What it did was to make it less likely that the subject would take the agent's intentions into account when judging whether an action was permissible. It's more like a ToM effect than a morality effect.
Without TMS to the rTPJ (as I read it), if the scenario was: A thinks X will harm B and does it. It doesn't harm B. Was X permissible? They say no. However, after TMS to the rTPJ, they say yes.
But if X DOES harm B, they say no, regardless of the TMS.
So it seems to me that what is disrupted by TMS to the rTPJ is the circuitry that allows you to make take into account the belief of the actor, and/or to suspend knowledge of the actual outcome. That doesn't surprise me very much as rTPJ part of what Corbetta and Shulman called the "circuit breaker" network - the network that alerts you to something you probably ought to pay attention to right now - the alarm button, if you like.

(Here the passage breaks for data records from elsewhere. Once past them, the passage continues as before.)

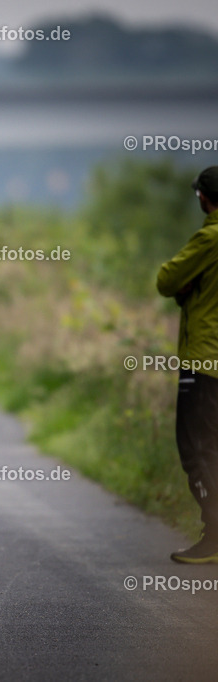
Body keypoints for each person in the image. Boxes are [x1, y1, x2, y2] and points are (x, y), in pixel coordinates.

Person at [157, 165, 218, 564]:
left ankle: (213, 534)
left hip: (206, 360)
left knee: (196, 447)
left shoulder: (210, 236)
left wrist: (185, 288)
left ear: (202, 197)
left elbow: (167, 279)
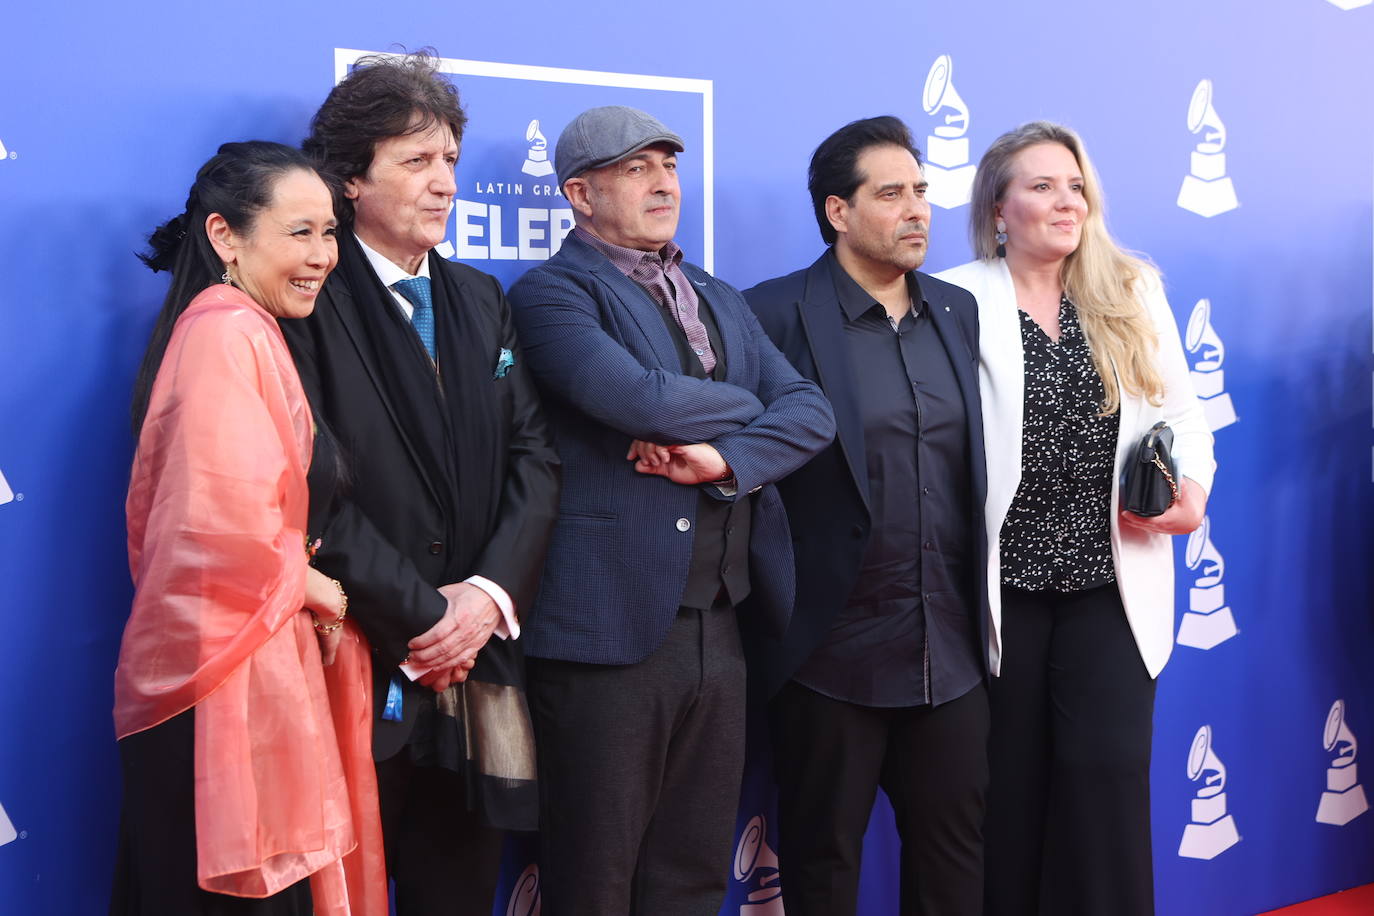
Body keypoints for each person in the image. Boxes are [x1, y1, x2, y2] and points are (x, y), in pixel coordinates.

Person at [506, 105, 835, 916]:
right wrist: (752, 404)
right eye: (636, 168)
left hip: (720, 626)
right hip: (604, 632)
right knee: (594, 873)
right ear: (580, 194)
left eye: (669, 166)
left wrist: (727, 457)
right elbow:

So it doesn't surprise me (though I wouldn't have predicted it) that if you knock out a key bit of that circuitry, you lose the ability to imagine what a situation would feel like with an alarm button that says - hang on, that might be dangerous (when, as it happens, you know it was safe).
But in any case, I get a bit annoyed at these "God spot" type reports. Regionalism is SO over. Networks are where it's at. Knocking out a bit of brain, finding a behavioural change, then concluding that the source of the behaviour that changed is in the bit of brain you knocked out is a bit like taking a bulb out of a set of Christmas tree lights, watching it fail to light, and then concluding that that bulb was the power source for the whole set. Firstly, removing any bulb would have the same effect, and secondly, none of them are a power source.
Naturally you missed the point of this experiment and its findings.Did the test subjects try and rape each other? What about steal from each other? Did they all of sudden start lying and cheating? Did they all of a sudden start abusing each other?
The test in no way showed that the disruption to the thought process affected the actual morality of the test subjects, only the cognitive behaviour. This though would not apply to a person who may be mentally impaired and receiving prolonged false signals for a prolonged period of time, which has all probability of distorting their associations permanently.
Did the test subjects try and rape each other? What about steal from each other? Did they all of sudden start lying and cheating? Did they all of a sudden start abusing each other?
Certainly it indicates that the thought processes were disrupted, even changed. Morality isn't only what a person thinks, it is how they project themselves to others around them. I did not see the question or issue there, did they still personally know right from wrong even though their thought patterns had changed.
Too much speculation for a reasonable opinion to be formed. More investigation required.